Under a January peace deal between the government and southern rebels of the Sudan People’s Liberation Army, the district is one of three granted a special status during six years of interim autonomy in the south, leading up to a referendum on independence.

Misariyah Arab nomads, who formed pro-government militias during the two-decade war between Khartoum and the SPLA, rejected the recommendations of the panel chaired by former US ambassador Donald Peterson, as did the district’s current administration.

“The Misariyah, as Sudanese, stand for unity and… declare their absolute rejection of the report of the Abyei Demarcation Commission and urge the presidency to take fair and serious decisions based on the documents that prove their historic and inherited right,” the Misariyah General Union said.

“We declare our adherence to the 1956 (independence) boundaries which have been defined by historical international conventions and we reject all plans aimed at annexing Abyei to a region that isolates it from its historic and geographic environment.”

The report was also rejected by the Abyei Legislative Council which slammed it as “biased, dishonest and full of lies”.

The Khartoum government, which had five members on the 15-member commission, the same as the SPLA, said it was still discussing the report but expressed confidence it would not unravel January’s landmark deal.

“The report will not pose a threat to the peace agreement,” said Foreign Minister Mustafa Osman Ismail.

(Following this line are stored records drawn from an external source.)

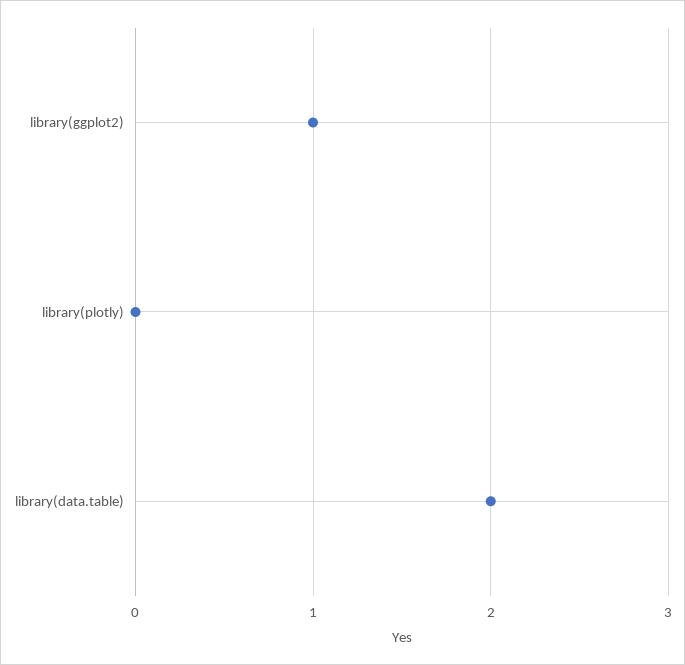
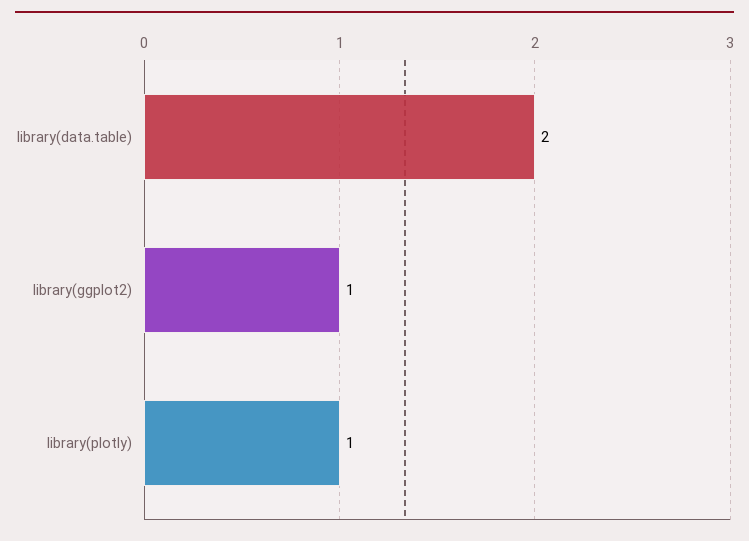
  {
    "library(ggplot2)": 1,
-   "library(plotly)": 0,
+   "library(plotly)": 1,
    "library(data.table)": 2
  }

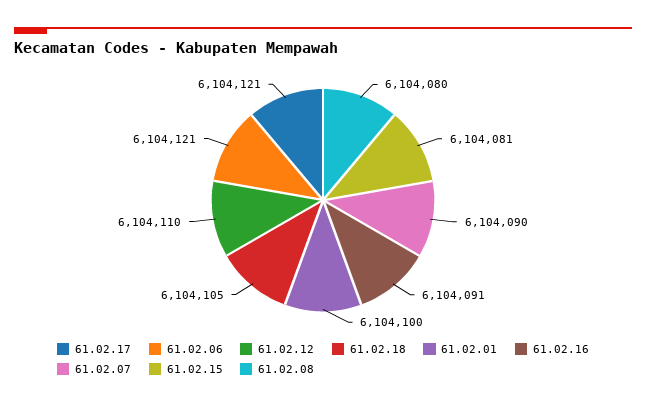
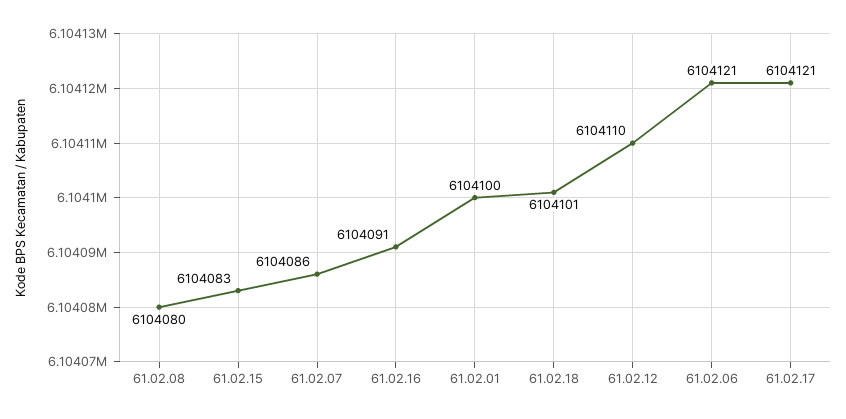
  {
    "61.02.17": 6104121,
    "61.02.06": 6104121,
    "61.02.12": 6104110,
-   "61.02.18": 6104105,
+   "61.02.18": 6104101,
    "61.02.01": 6104100,
    "61.02.16": 6104091,
-   "61.02.07": 6104090,
+   "61.02.07": 6104086,
-   "61.02.15": 6104081,
+   "61.02.15": 6104083,
    "61.02.08": 6104080
  }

Abyei’s fate was one of the main stumbling blocks in years of tortuous negotiations between the government and the SPLA that culminated in the peace deal, under which the south will vote on independence after six years of interim autonomy.

Under an agreement reached in May last year, special provisions apply to Abyei and two other disputed districts on the north-south border — the Nuba mountains and southern Blue Nile state.

The accord provides for an elected Executive Council to administer Abyei during the interim period, with a “special administrative status” allowing residents to vote in both north and south Sudan.

It also establishes a formula for sharing out oil revenues from the distict and provides for a separate referendum in Abyei in 2011 on whether the district wants to join the north or south.

Abyei was heavily depopulated during the civil war — Africa’s longest-running conflict.

It formed part of the south until a British colonial reorganization in 1905, and its main population apart from the Misiriyah is Dinka, the same ethnic group as SPLA leader John Garang.